Cet article impose le contenu minimal de la convention par laquelle les époux consentent mutuellement au divorce. Le consentement ne se présume jamais : la convention doit être écrite et comporter expressément les six éléments listés, sous peine de nullité.

Les éléments sont : l'identité complète des époux et de leurs enfants éventuels ; les coordonnées des avocats qui les assistent ; la mention expresse que les époux sont d'accord sur la rupture et sur ses effets ; le règlement complet des conséquences du divorce, y compris le versement éventuel d'une prestation compensatoire ; l'état liquidatif du régime matrimonial (ou la déclaration qu'il n'y a pas lieu à liquidation) et, le cas échéant, la preuve que le mineur a été informé de son droit d'être entendu et qu'il n'en use pas.

Quand il s'applique

  • Un couple omet d'indiquer la profession des époux dans la convention, ce qui la rend nulle.
  • Un époux prétend que le simple fait de ne pas contester la demande de divorce vaut consentement – l'article rappelle qu'il doit être exprès.
  • La convention ne mentionne pas l'état liquidatif du régime matrimonial alors que les époux possèdent un bien immobilier soumis à publicité foncière.
  • Un avocat rédige une convention sans y inclure ses propres coordonnées professionnelles, ce qui expose l'acte à la nullité.
  • Les parents ne prouvent pas que leur enfant mineur a été informé de son droit d'être entendu, ce qui manque à une mention obligatoire.

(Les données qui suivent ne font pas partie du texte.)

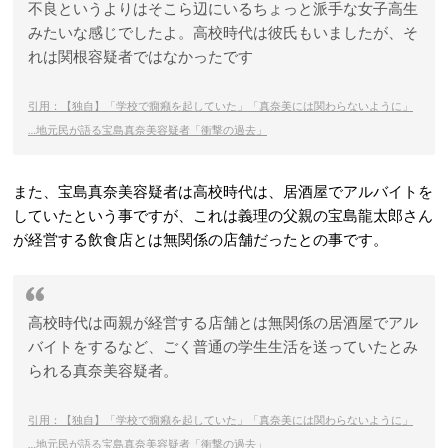
不良というよりはそこら辺にいるちょっと派手な女子高生
みたいな感じでしたよ。高校時代は彼氏もいましたが、そ
れは関根容疑者ではなかったです
引用：【独自】「学校で癇癪を起していた」「真奈美には関わらないように」
…地元民が語る宝島真奈美容疑者「衝撃の過去」
また、宝島真奈美容疑者は高校時代は、居酒屋でアルバイトを
していたという事ですが、これは義理の父親の宝島龍太郎さん
が経営する飲食店とは無関係の店舗だったとの事です。
高校時代は両親が経営する店舗とは無関係の居酒屋でアル
バイトをするなど、ごく普通の学生生活を送っていたとみ
られる真奈美容疑者。
引用：【独自】「学校で癇癪を起していた」「真奈美には関わらないように」
…地元民が語る宝島真奈美容疑者「衝撃の過去」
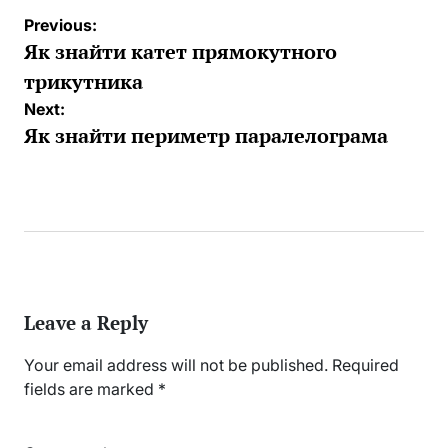
Post
Previous:
navigation
Як знайти катет прямокутного
трикутника
Next:
Як знайти периметр паралелограма
Leave a Reply
Your email address will not be published.
Required
fields are marked
*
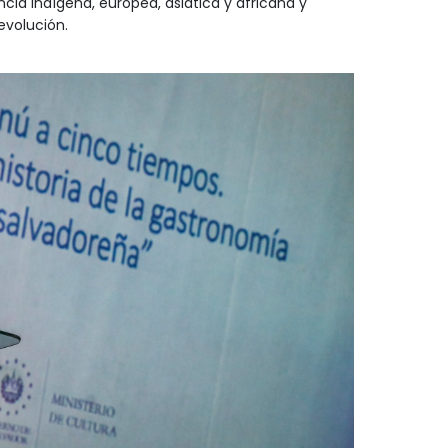
ncia indígena, europea, asiática y africana y
evolución.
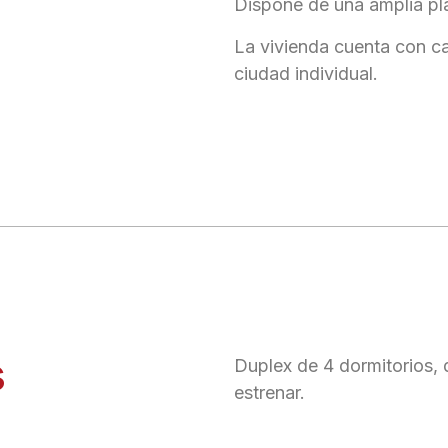
Dispone de una amplia pl
La vivienda cuenta con c
ciudad individual.
s
Duplex de 4 dormitorios, 
estrenar.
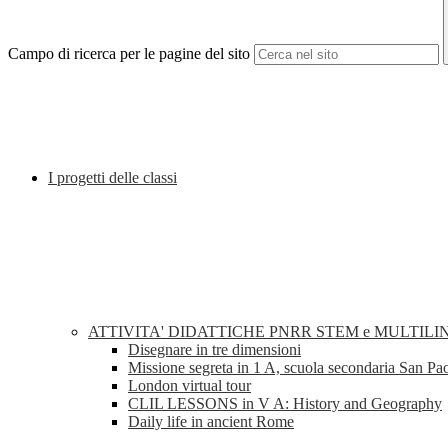
Campo di ricerca per le pagine del sito
I progetti delle classi
ATTIVITA' DIDATTICHE PNRR STEM e MULTILI
Disegnare in tre dimensioni
Missione segreta in 1 A, scuola secondaria San Pa
London virtual tour
CLIL LESSONS in V A: History and Geography
Daily life in ancient Rome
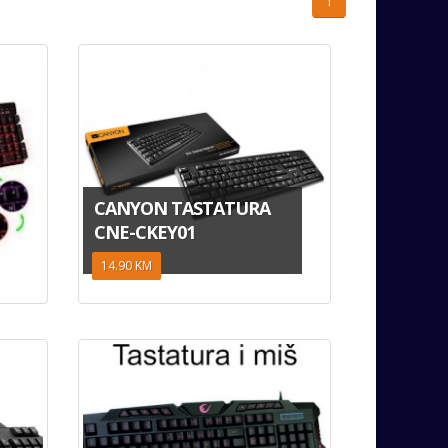
1
CANYON TASTATURA
CNE-CKEY01
14.90 KM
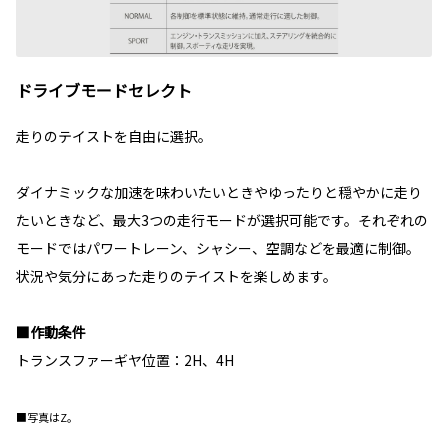
ドライブモードセレクト
走りのテイストを自由に選択。
ダイナミックな加速を味わいたいときやゆったりと穏やかに走り
たいときなど、最大3つの走行モードが選択可能です。それぞれの
モードではパワートレーン、シャシー、空調などを最適に制御。
状況や気分にあった走りのテイストを楽しめます。
■作動条件
トランスファーギヤ位置：2H、4H
■写真はZ。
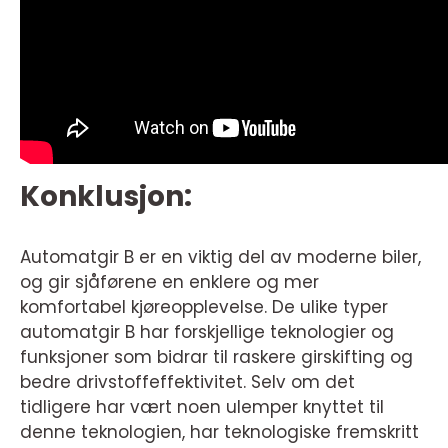
Konklusjon:
Automatgir B er en viktig del av moderne biler,
og gir sjåførene en enklere og mer
komfortabel kjøreopplevelse. De ulike typer
automatgir B har forskjellige teknologier og
funksjoner som bidrar til raskere girskifting og
bedre drivstoffeffektivitet. Selv om det
tidligere har vært noen ulemper knyttet til
denne teknologien, har teknologiske fremskritt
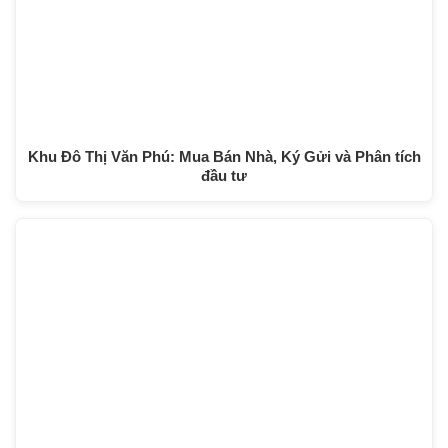
Khu Đô Thị Văn Phú: Mua Bán Nhà, Ký Gửi và Phân tích
đầu tư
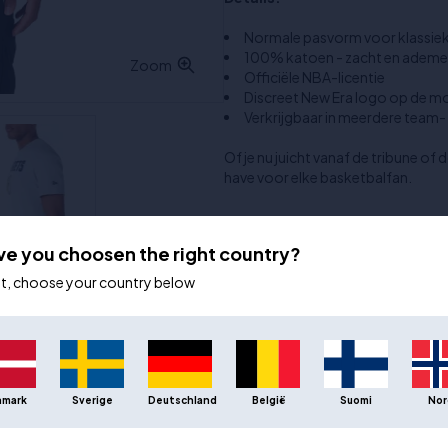
Normale pasvorm voor klassie
100% katoen - zacht en ademe
Zoom
Officiële NBA-licentie
Discreet New Era logo op de 
Verkrijgbaar in meerdere team- 
Of je nu juicht vanaf de tribune of
have voor elke basketbalfan.
Aanvullende informatie
ve you choosen the right country?
Maat:
Kleur:
ot, choose your country below
Materiaal:
Merknaam:
Leeftijdsgroep:
Geslacht:
Trainingsmateriaal en uitrusting:
nmark
Sverige
Deutschland
België
Suomi
Nor
Subcategorie:
Type sport:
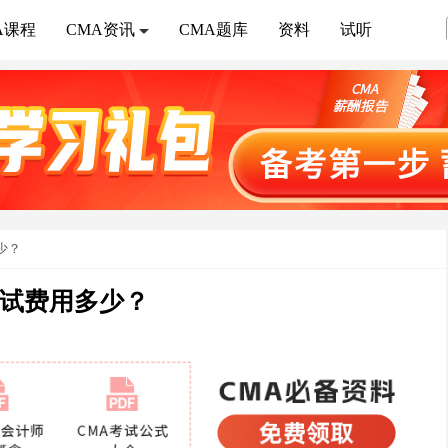
A课程
CMA资讯
CMA题库
资料
试听
少？
考试费用多少？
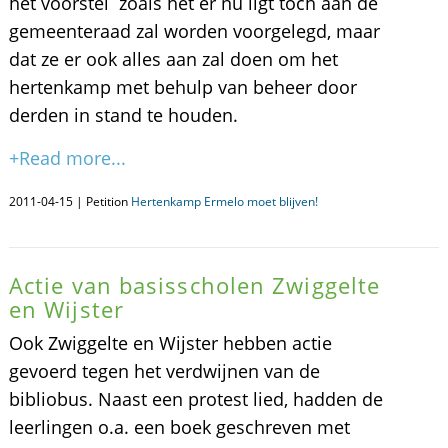
het voorstel zoals het er nu ligt toch aan de
gemeenteraad zal worden voorgelegd, maar
dat ze er ook alles aan zal doen om het
hertenkamp met behulp van beheer door
derden in stand te houden.
+Read more...
2011-04-15 | Petition
Hertenkamp Ermelo moet blijven!
Actie van basisscholen Zwiggelte
en Wijster
Ook Zwiggelte en Wijster hebben actie
gevoerd tegen het verdwijnen van de
bibliobus. Naast een protest lied, hadden de
leerlingen o.a. een boek geschreven met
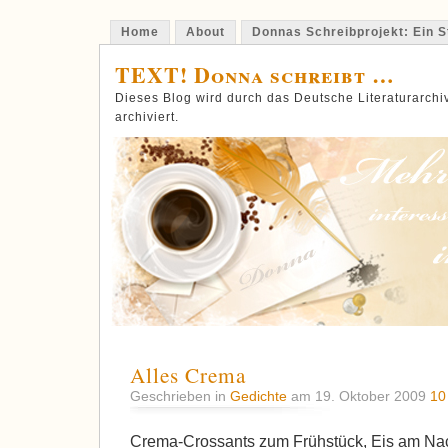
Home
About
Donnas Schreibprojekt: Ein St
TEXT! Donna schreibt …
Dieses Blog wird durch das Deutsche Literaturarch
archiviert.
Alles Crema
Geschrieben in
Gedichte
am 19. Oktober 2009
10
Crema-Crossants zum Frühstück, Eis am Na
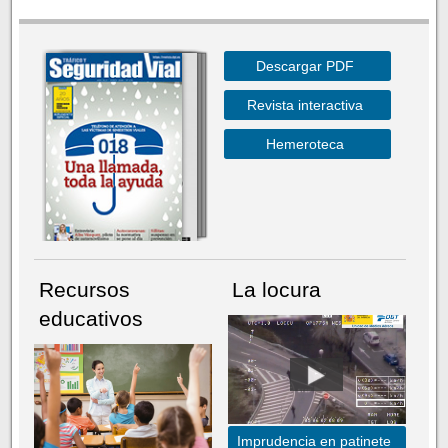
Descargar PDF
Revista interactiva
Hemeroteca
Recursos
La locura
educativos
Imprudencia en patinete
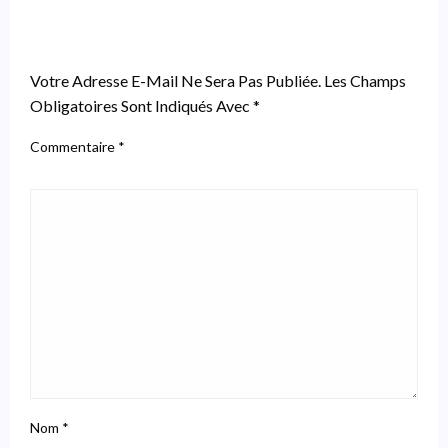
LEAVE A RESPONSE
Votre Adresse E-Mail Ne Sera Pas Publiée.
Les Champs
Obligatoires Sont Indiqués Avec
*
Commentaire
*
Nom
*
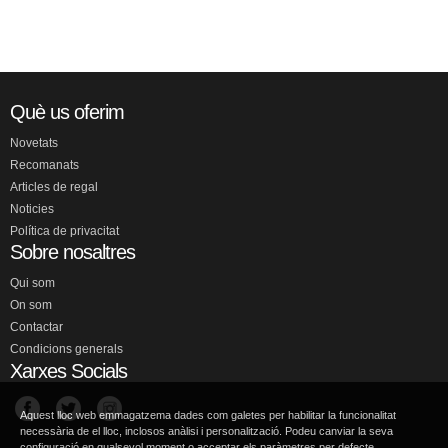
Què us oferim
Novetats
Recomanats
Articles de regal
Noticies
Política de privacitat
Sobre nosaltres
Qui som
On som
Contactar
Condicions generals
Xarxes Socials
Aquest lloc web emmagatzema dades com galetes per habilitar la funcionalitat
necessària de el lloc, inclosos anàlisi i personalització. Podeu canviar la seva
configuració en qualsevol moment o acceptar els paràmetres per defecte.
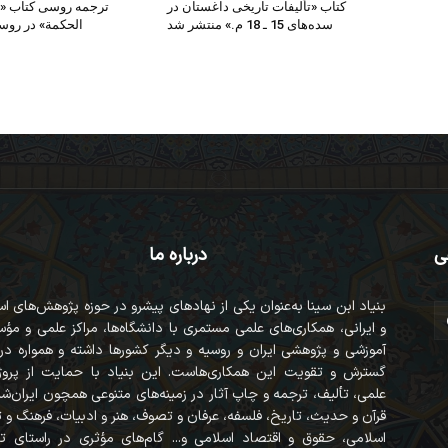
کتاب «تألیفات تاریخی داغستان در
ترجمه روسی کتاب «
سده‌های 15 ـ 18 م.» منتشر شد
الحکمة» در روس
ی
درباره ما
بنیاد ابن سینا به‌عنوان یکی از نهادهای پیشرو در حوزه پژوهش‌های ا
و ایرانی، همکاری‌های علمی مستمری با دانشگاه‌ها، مراکز علمی و مؤ
آموزشی و پژوهشی ایران و روسیه و دیگر کشورها داشته و همواره در
گسترش و تقویت این همکاری‌هاست. این بنیاد با حمایت از پروژه
علمی، تألیف، ترجمه و چاپ آثار در زمینه‌های متنوعی همچون ایران‌ش
قرآن‌ و حدیث، تاریخ، فلسفه، عرفان و تصوف، هنر و ادبیات، فرهنگ و
اسلامی، حقوق و اقتصاد اسلامی و... گام‌های مؤثری در راستای ت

Ce que cet article ne dit pas

  • Cet article ne fixe pas les causes ou conditions du divorce (celles-ci sont aux articles 229 et suivants).
  • Il ne détermine pas le montant de la prestation compensatoire – seule l'obligation de la mentionner est imposée.
  • Il ne s'applique pas aux divorces contentieux (pour faute, accepté ou altération du lien conjugal).
  • Il n'exige pas que l'état liquidatif soit authentique dans tous les cas – seulement lorsque des biens soumis à publicité foncière sont concernés.